REQUIRED TASK: Please quote the material exactly, every line of it.

INPUT DATA:

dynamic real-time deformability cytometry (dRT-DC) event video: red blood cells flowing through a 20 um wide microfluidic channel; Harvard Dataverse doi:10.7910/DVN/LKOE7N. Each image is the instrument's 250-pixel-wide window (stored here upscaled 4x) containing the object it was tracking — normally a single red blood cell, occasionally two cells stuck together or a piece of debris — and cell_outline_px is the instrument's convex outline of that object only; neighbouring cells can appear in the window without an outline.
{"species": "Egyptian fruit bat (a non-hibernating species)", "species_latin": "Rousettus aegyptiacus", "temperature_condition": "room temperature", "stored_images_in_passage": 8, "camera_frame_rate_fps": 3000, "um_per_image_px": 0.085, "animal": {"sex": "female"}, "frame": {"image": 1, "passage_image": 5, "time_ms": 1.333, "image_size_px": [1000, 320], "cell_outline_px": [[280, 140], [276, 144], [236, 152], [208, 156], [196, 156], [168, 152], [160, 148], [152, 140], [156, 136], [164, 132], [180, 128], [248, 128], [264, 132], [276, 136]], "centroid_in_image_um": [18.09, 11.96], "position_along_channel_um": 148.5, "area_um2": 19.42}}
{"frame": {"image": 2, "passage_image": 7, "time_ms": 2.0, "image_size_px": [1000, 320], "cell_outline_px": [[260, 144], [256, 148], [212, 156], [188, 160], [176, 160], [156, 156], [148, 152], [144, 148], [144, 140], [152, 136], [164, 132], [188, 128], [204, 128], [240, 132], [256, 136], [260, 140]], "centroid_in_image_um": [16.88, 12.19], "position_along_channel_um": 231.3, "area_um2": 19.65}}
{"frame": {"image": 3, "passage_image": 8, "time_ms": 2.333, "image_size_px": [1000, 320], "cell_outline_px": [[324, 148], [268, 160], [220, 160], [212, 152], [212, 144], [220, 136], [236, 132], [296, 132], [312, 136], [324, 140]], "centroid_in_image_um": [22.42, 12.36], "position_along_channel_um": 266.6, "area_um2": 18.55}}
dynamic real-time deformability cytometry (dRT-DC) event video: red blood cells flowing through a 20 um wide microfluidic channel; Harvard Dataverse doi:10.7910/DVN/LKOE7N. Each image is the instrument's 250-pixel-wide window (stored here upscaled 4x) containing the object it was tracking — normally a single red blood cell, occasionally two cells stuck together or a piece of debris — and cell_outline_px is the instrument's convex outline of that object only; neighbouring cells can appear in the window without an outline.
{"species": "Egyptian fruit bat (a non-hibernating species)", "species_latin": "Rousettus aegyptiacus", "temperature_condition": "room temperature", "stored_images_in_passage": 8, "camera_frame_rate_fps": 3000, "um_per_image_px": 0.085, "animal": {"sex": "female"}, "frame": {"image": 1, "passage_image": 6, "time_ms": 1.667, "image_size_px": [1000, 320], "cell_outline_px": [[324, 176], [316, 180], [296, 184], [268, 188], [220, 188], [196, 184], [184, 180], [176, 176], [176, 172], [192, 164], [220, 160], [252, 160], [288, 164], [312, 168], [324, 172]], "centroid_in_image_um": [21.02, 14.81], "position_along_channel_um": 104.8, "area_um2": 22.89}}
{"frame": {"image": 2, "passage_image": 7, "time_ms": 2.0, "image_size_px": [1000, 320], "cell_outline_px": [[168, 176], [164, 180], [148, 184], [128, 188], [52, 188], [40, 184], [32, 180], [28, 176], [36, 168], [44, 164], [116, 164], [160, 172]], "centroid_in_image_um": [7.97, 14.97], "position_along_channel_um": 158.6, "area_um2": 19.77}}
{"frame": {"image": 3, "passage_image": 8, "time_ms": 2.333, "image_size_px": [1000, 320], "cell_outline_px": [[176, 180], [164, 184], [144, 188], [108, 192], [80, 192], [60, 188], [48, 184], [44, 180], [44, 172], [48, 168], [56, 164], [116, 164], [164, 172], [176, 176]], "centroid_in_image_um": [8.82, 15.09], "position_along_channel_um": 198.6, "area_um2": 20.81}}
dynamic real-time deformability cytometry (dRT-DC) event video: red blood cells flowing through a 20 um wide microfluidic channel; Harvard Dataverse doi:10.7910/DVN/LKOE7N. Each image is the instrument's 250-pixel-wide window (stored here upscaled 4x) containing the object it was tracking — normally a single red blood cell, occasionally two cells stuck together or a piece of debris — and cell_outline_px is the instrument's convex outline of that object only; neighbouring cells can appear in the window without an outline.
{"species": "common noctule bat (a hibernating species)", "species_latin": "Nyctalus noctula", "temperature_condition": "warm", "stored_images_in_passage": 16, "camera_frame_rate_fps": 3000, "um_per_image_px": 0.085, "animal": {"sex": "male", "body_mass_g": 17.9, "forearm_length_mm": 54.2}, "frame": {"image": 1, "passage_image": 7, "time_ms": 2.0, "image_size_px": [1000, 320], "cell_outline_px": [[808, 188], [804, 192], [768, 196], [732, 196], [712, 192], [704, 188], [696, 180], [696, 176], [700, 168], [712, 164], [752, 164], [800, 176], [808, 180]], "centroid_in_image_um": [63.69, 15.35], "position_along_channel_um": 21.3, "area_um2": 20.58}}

EXERCISE SOLUTION:
dynamic real-time deformability cytometry (dRT-DC) event video: red blood cells flowing through a 20 um wide microfluidic channel; Harvard Dataverse doi:10.7910/DVN/LKOE7N. Each image is the instrument's 250-pixel-wide window (stored here upscaled 4x) containing the object it was tracking — normally a single red blood cell, occasionally two cells stuck together or a piece of debris — and cell_outline_px is the instrument's convex outline of that object only; neighbouring cells can appear in the window without an outline.
{"species": "Egyptian fruit bat (a non-hibernating species)", "species_latin": "Rousettus aegyptiacus", "temperature_condition": "room temperature", "stored_images_in_passage": 8, "camera_frame_rate_fps": 3000, "um_per_image_px": 0.085, "animal": {"sex": "female"}, "frame": {"image": 1, "passage_image": 5, "time_ms": 1.333, "image_size_px": [1000, 320], "cell_outline_px": [[280, 140], [276, 144], [236, 152], [208, 156], [196, 156], [168, 152], [160, 148], [152, 140], [156, 136], [164, 132], [180, 128], [248, 128], [264, 132], [276, 136]], "centroid_in_image_um": [18.09, 11.96], "position_along_channel_um": 148.5, "area_um2": 19.42}}
{"frame": {"image": 2, "passage_image": 7, "time_ms": 2.0, "image_size_px": [1000, 320], "cell_outline_px": [[260, 144], [256, 148], [212, 156], [188, 160], [176, 160], [156, 156], [148, 152], [144, 148], [144, 140], [152, 136], [164, 132], [188, 128], [204, 128], [240, 132], [256, 136], [260, 140]], "centroid_in_image_um": [16.88, 12.19], "position_along_channel_um": 231.3, "area_um2": 19.65}}
{"frame": {"image": 3, "passage_image": 8, "time_ms": 2.333, "image_size_px": [1000, 320], "cell_outline_px": [[324, 148], [268, 160], [220, 160], [212, 152], [212, 144], [220, 136], [236, 132], [296, 132], [312, 136], [324, 140]], "centroid_in_image_um": [22.42, 12.36], "position_along_channel_um": 266.6, "area_um2": 18.55}}
dynamic real-time deformability cytometry (dRT-DC) event video: red blood cells flowing through a 20 um wide microfluidic channel; Harvard Dataverse doi:10.7910/DVN/LKOE7N. Each image is the instrument's 250-pixel-wide window (stored here upscaled 4x) containing the object it was tracking — normally a single red blood cell, occasionally two cells stuck together or a piece of debris — and cell_outline_px is the instrument's convex outline of that object only; neighbouring cells can appear in the window without an outline.
{"species": "Egyptian fruit bat (a non-hibernating species)", "species_latin": "Rousettus aegyptiacus", "temperature_condition": "room temperature", "stored_images_in_passage": 8, "camera_frame_rate_fps": 3000, "um_per_image_px": 0.085, "animal": {"sex": "female"}, "frame": {"image": 1, "passage_image": 6, "time_ms": 1.667, "image_size_px": [1000, 320], "cell_outline_px": [[324, 176], [316, 180], [296, 184], [268, 188], [220, 188], [196, 184], [184, 180], [176, 176], [176, 172], [192, 164], [220, 160], [252, 160], [288, 164], [312, 168], [324, 172]], "centroid_in_image_um": [21.02, 14.81], "position_along_channel_um": 104.8, "area_um2": 22.89}}
{"frame": {"image": 2, "passage_image": 7, "time_ms": 2.0, "image_size_px": [1000, 320], "cell_outline_px": [[168, 176], [164, 180], [148, 184], [128, 188], [52, 188], [40, 184], [32, 180], [28, 176], [36, 168], [44, 164], [116, 164], [160, 172]], "centroid_in_image_um": [7.97, 14.97], "position_along_channel_um": 158.6, "area_um2": 19.77}}
{"frame": {"image": 3, "passage_image": 8, "time_ms": 2.333, "image_size_px": [1000, 320], "cell_outline_px": [[176, 180], [164, 184], [144, 188], [108, 192], [80, 192], [60, 188], [48, 184], [44, 180], [44, 172], [48, 168], [56, 164], [116, 164], [164, 172], [176, 176]], "centroid_in_image_um": [8.82, 15.09], "position_along_channel_um": 198.6, "area_um2": 20.81}}
dynamic real-time deformability cytometry (dRT-DC) event video: red blood cells flowing through a 20 um wide microfluidic channel; Harvard Dataverse doi:10.7910/DVN/LKOE7N. Each image is the instrument's 250-pixel-wide window (stored here upscaled 4x) containing the object it was tracking — normally a single red blood cell, occasionally two cells stuck together or a piece of debris — and cell_outline_px is the instrument's convex outline of that object only; neighbouring cells can appear in the window without an outline.
{"species": "common noctule bat (a hibernating species)", "species_latin": "Nyctalus noctula", "temperature_condition": "warm", "stored_images_in_passage": 16, "camera_frame_rate_fps": 3000, "um_per_image_px": 0.085, "animal": {"sex": "male", "body_mass_g": 17.9, "forearm_length_mm": 54.2}, "frame": {"image": 1, "passage_image": 7, "time_ms": 2.0, "image_size_px": [1000, 320], "cell_outline_px": [[808, 188], [804, 192], [768, 196], [732, 196], [712, 192], [704, 188], [696, 180], [696, 176], [700, 168], [712, 164], [752, 164], [800, 176], [808, 180]], "centroid_in_image_um": [63.69, 15.35], "position_along_channel_um": 21.3, "area_um2": 20.58}}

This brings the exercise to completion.